Aside from telling you firsthand that he rocked in the title of the song, Chester Burnett (a.k.a. Howlin’ Wolf), slapped you for not paying attention the first time. Moving from Mississippi to Chicago and making the blues his bitch, he and his rival proceeded to lay down the foundation for what we know as rock, and metal, and pretty much everything else involving an electric guitar. The real shame here is that we in the U.S. did not appreciate this black bluesman in the nineteen fifties. You know who did? The fucking Brits, that is who. From Clapton to Zeppelin, those white boys from Britain discovered the Mississippi delta and Chicago and the sounds coming out of those places, and rock…then metal…was born. Black Sabbath, Clapton, The Who, and even those bobble-head Beatles had to admit that they learned how to rock from those old blues cats. For this particular version of The Wolf’s tunage, I turned to “The London Howlin’ Wolf Sessios.” I could have picked any track off of this piece, but I chose this one because it is the first track, and Wolf starts it by telling you that he is your daddy, your rockin’ daddy. The rest of the album is giving you that slap that I mentioned a little while ago. The list of musicians on this album itself reads like a “Who’s Who in British Rock”: Eric Clapton, Steve Winwood, Bill Wyman, and Charlie Watts.

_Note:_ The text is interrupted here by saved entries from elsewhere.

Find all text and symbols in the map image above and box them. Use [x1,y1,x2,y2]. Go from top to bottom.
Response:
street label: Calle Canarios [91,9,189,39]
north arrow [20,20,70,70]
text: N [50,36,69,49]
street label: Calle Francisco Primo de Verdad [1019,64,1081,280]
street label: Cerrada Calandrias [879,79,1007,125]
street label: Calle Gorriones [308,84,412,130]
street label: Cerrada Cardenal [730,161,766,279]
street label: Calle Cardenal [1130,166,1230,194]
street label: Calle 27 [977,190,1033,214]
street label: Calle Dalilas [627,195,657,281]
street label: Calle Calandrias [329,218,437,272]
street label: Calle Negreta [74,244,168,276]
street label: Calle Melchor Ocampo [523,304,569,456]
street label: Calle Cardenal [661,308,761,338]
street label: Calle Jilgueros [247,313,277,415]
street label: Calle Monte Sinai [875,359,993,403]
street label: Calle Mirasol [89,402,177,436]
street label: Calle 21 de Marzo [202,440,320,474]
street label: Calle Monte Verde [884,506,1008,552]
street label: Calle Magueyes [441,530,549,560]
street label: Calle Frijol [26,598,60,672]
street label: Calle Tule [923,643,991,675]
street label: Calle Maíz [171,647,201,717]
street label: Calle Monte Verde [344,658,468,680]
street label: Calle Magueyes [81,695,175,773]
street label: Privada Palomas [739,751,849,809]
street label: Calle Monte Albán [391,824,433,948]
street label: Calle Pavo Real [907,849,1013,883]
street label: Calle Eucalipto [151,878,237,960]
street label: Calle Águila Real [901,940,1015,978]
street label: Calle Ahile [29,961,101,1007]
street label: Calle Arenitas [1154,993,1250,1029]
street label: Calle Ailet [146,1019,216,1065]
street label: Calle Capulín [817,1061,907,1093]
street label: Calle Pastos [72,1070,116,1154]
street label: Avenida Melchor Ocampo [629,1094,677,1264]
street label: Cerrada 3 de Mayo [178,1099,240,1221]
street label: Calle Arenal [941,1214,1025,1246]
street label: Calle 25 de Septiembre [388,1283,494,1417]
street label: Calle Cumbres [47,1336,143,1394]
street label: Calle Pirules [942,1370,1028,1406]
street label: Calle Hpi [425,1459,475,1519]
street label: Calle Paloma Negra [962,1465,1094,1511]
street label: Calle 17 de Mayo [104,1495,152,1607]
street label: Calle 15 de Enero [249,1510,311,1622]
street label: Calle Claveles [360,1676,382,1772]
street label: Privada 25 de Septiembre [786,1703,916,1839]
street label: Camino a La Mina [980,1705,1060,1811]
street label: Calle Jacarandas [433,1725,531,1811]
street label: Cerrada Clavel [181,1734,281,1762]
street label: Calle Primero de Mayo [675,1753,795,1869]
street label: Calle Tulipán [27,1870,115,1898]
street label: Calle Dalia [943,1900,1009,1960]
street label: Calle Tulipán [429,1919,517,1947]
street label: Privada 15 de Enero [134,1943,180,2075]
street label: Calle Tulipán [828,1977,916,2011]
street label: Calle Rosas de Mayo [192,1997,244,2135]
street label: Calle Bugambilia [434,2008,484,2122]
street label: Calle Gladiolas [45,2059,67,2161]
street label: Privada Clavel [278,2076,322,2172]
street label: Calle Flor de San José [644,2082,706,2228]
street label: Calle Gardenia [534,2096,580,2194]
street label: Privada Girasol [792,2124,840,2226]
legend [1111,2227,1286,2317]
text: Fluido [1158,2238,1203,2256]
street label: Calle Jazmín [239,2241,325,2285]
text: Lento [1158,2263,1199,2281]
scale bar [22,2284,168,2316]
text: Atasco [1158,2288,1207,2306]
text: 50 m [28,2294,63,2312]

1) “Back in Black” and “You Shook Me All Night Long,” AC/DC

“She was a fast machine…” And you know you finished that sentence, and maybe the rest of the verse, of that song. Some of you are still singing it. Just admit it. Every motherfucker in the world knows these two songs, nearly every motherfucker in the world loves these songs, and very few will admit it. Sure, we see a guy in an AC/DC t-shirt and we immediately start with the Beavis and Butthead jokes. But we know the truth: these songs will be heard at weddings, your drunk asses will sing and dance horribly to them. These songs are in every jukebox in the world, your drunk asses will sing and dance horribly to them. Just admit they rock and sit your drunk ass down. Yeah, I called you out. Sometimes it be’s like that. The release of the album: “Back in Black” flew out of Australia and fucked the world with a dick so huge that it was barely tight enough to get pleasure from Men at Work, INXS, or Olivia Newton John. The fact that this recording made such an impact on rock music almost makes up for “Crocodile Dundee.” Almost.

Honorable mentions

There are a few songs that I struggled with adding them to the list or not. Part of me was being lazy. The rest of me was fighting the demands of my OCD to have only seven, or to increase the number of songs to fourteen. Or twenty-one. I successfully fought the urge and managed to stick with ten. However, I did feel the need to share the songs that were “rocking” enough to warrant an honorable mention. Discuss amongst yourselves.

“Love Song,” Tesla
“Poker Face,” as performed by Eric Cartman
Timmy and the Lords of the Underworld
“Shout at the Devil,” Mötley Crüe
“Welcome to the Jungle,” Guns N’ Roses (substitute “November Rain,” “Civil War,” or “Sweet Child O’ Mine”)
“Sexy Back,” Justin Timberlake
“Separate Ways (Worlds Apart),” Journey
“One,” Metallica (People went obscenely cray-cray over this song.)
“Smells Like Teen Spirit,” Nirvana
“Whip It,” Devo
“Mr. Roboto,” Styx

Bonus Track: “Pony,” Far

I love this song. Personally, I would say they do Ginuine better than Ginuine. Enjoy this video, it makes the song naughtier somehow. I am not sure why. In any case, it actually rocks. That is all.